Komar and Melamid engage the viewer in a critical examination of the strategic interventions by governments and other power elites in the construction of the national narratives of history and art history using a range of mediums and a sarcastic sense of humor.

Komar sums up the essence of their art practice: «I like this notion: art as entertainment that poses questions»4 .

Glimpse into my week-end!

Here you have the Knafeh but the Palestinean way :)).

This Saturday night = Palestinean night, so with my lovely friends, we went to Ardi Concept Store in the 18th arr. of Paris to enjoy (and for me to discover) palestinean food.
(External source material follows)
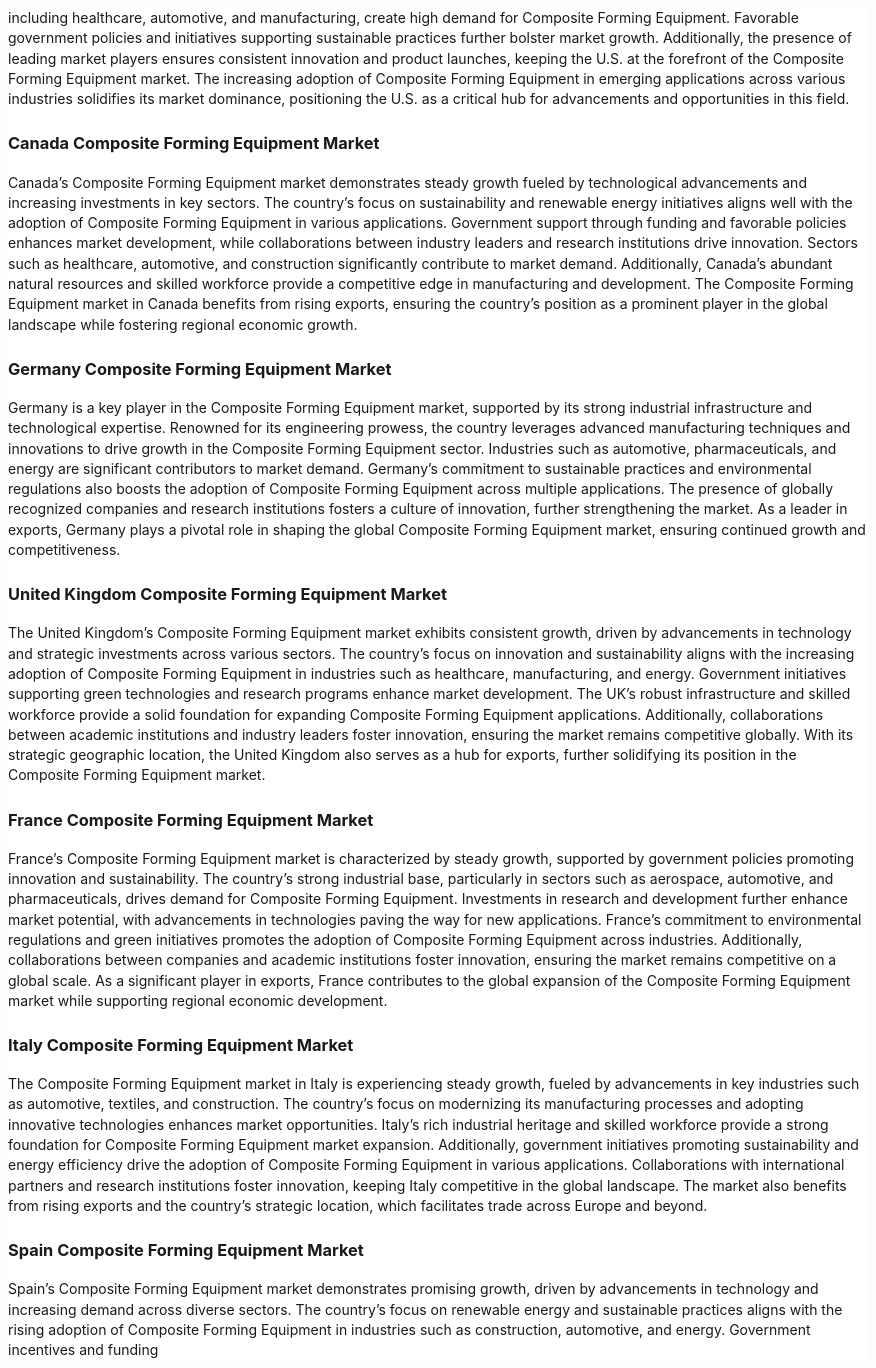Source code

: including healthcare, automotive, and manufacturing, create high demand for Composite Forming Equipment. Favorable government policies and initiatives supporting sustainable practices further bolster market growth. Additionally, the presence of leading market players ensures consistent innovation and product launches, keeping the U.S. at the forefront of the Composite Forming Equipment market. The increasing adoption of Composite Forming Equipment in emerging applications across various industries solidifies its market dominance, positioning the U.S. as a critical hub for advancements and opportunities in this field.</p><h3>Canada Composite Forming Equipment Market</h3><p>Canada&rsquo;s Composite Forming Equipment market demonstrates steady growth fueled by technological advancements and increasing investments in key sectors. The country&rsquo;s focus on sustainability and renewable energy initiatives aligns well with the adoption of Composite Forming Equipment in various applications. Government support through funding and favorable policies enhances market development, while collaborations between industry leaders and research institutions drive innovation. Sectors such as healthcare, automotive, and construction significantly contribute to market demand. Additionally, Canada&rsquo;s abundant natural resources and skilled workforce provide a competitive edge in manufacturing and development. The Composite Forming Equipment market in Canada benefits from rising exports, ensuring the country&rsquo;s position as a prominent player in the global landscape while fostering regional economic growth.</p><h3>Germany Composite Forming Equipment Market</h3><p>Germany is a key player in the Composite Forming Equipment market, supported by its strong industrial infrastructure and technological expertise. Renowned for its engineering prowess, the country leverages advanced manufacturing techniques and innovations to drive growth in the Composite Forming Equipment sector. Industries such as automotive, pharmaceuticals, and energy are significant contributors to market demand. Germany&rsquo;s commitment to sustainable practices and environmental regulations also boosts the adoption of Composite Forming Equipment across multiple applications. The presence of globally recognized companies and research institutions fosters a culture of innovation, further strengthening the market. As a leader in exports, Germany plays a pivotal role in shaping the global Composite Forming Equipment market, ensuring continued growth and competitiveness.</p><h3>United Kingdom Composite Forming Equipment Market</h3><p>The United Kingdom&rsquo;s Composite Forming Equipment market exhibits consistent growth, driven by advancements in technology and strategic investments across various sectors. The country&rsquo;s focus on innovation and sustainability aligns with the increasing adoption of Composite Forming Equipment in industries such as healthcare, manufacturing, and energy. Government initiatives supporting green technologies and research programs enhance market development. The UK&rsquo;s robust infrastructure and skilled workforce provide a solid foundation for expanding Composite Forming Equipment applications. Additionally, collaborations between academic institutions and industry leaders foster innovation, ensuring the market remains competitive globally. With its strategic geographic location, the United Kingdom also serves as a hub for exports, further solidifying its position in the Composite Forming Equipment market.</p><h3>France Composite Forming Equipment Market</h3><p>France&rsquo;s Composite Forming Equipment market is characterized by steady growth, supported by government policies promoting innovation and sustainability. The country&rsquo;s strong industrial base, particularly in sectors such as aerospace, automotive, and pharmaceuticals, drives demand for Composite Forming Equipment. Investments in research and development further enhance market potential, with advancements in technologies paving the way for new applications. France&rsquo;s commitment to environmental regulations and green initiatives promotes the adoption of Composite Forming Equipment across industries. Additionally, collaborations between companies and academic institutions foster innovation, ensuring the market remains competitive on a global scale. As a significant player in exports, France contributes to the global expansion of the Composite Forming Equipment market while supporting regional economic development.</p><h3>Italy Composite Forming Equipment Market</h3><p>The Composite Forming Equipment market in Italy is experiencing steady growth, fueled by advancements in key industries such as automotive, textiles, and construction. The country&rsquo;s focus on modernizing its manufacturing processes and adopting innovative technologies enhances market opportunities. Italy&rsquo;s rich industrial heritage and skilled workforce provide a strong foundation for Composite Forming Equipment market expansion. Additionally, government initiatives promoting sustainability and energy efficiency drive the adoption of Composite Forming Equipment in various applications. Collaborations with international partners and research institutions foster innovation, keeping Italy competitive in the global landscape. The market also benefits from rising exports and the country&rsquo;s strategic location, which facilitates trade across Europe and beyond.</p><h3>Spain Composite Forming Equipment Market</h3><p>Spain&rsquo;s Composite Forming Equipment market demonstrates promising growth, driven by advancements in technology and increasing demand across diverse sectors. The country&rsquo;s focus on renewable energy and sustainable practices aligns with the rising adoption of Composite Forming Equipment in industries such as construction, automotive, and energy. Government incentives and funding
We order Idreh – Hebron’s speciality: spicy rice prepared with lots of garlic, chickpeas and meat, traditionally cooked in an earthenware jar in the oven -and Msakhan– a chicken on a bed of onions caramelized with olive oil and sumac. My senses were triggered, I travel directly from Paris to Palestine. The fluffy rice was like a cloud covered in a divine mix of spices! The caramelized onions contrasted tastefully with the chicken! The hot Knafeh was so delightful that even me (I really don’t like cheese) eat the Knafeh:)).

It’s not just a simple restaurant, but a concept store so you can shop some palestinean specialities like mugs or dattes. You can also admire a wall full of pictures of important Palestinean people like Mahmoud Darwish. So here you have a poem (maybe another form of political art, no?) from him to end this newsletter.

Put it on record.
    I am an Arab.
You stole my forefathers’ vineyards
    And land I used to till,
    I and all my children,
    And you left us and all my grandchildren
    Nothing but these rocks.
    Will your government be taking them too
    As is being said?
    Put it on record at the top of page one:
    I don’t hate people,
    I trespass on no one’s property.
And yet, if I were to become hungry
    I shall eat the flesh of my usurper.
    Beware, beware of my hunger
    And of my anger!

Mahmoud Darwish, Identity Card, 1964.



Ps: Feel free to leave a comment!

  1. Themes inspired by Greek and Roman antiquity, with with form and line taking precedence over color, and the absence of depth giving the whole a bas-relief appearance, representation of the beautiful ideal: a perfect body and a courageous and virtuous spirit.
  2. Representation of the reality, collectivism, imposed forms and subject.
  3. Boris Groys, The Total Art of Stalinism: Avant- Garde, Aesthetic Dictatorship, and Beyond, Princeton: Princeton University Press, 1992.
  4. Vitaly Komar and Alexander Melamid, Painting by Numbers: Komar and Melamid’s Scientific Guide to Art, ed. JoAnn Wypijewski, New York: Farrar Straus Giroux, 1997, p. 17.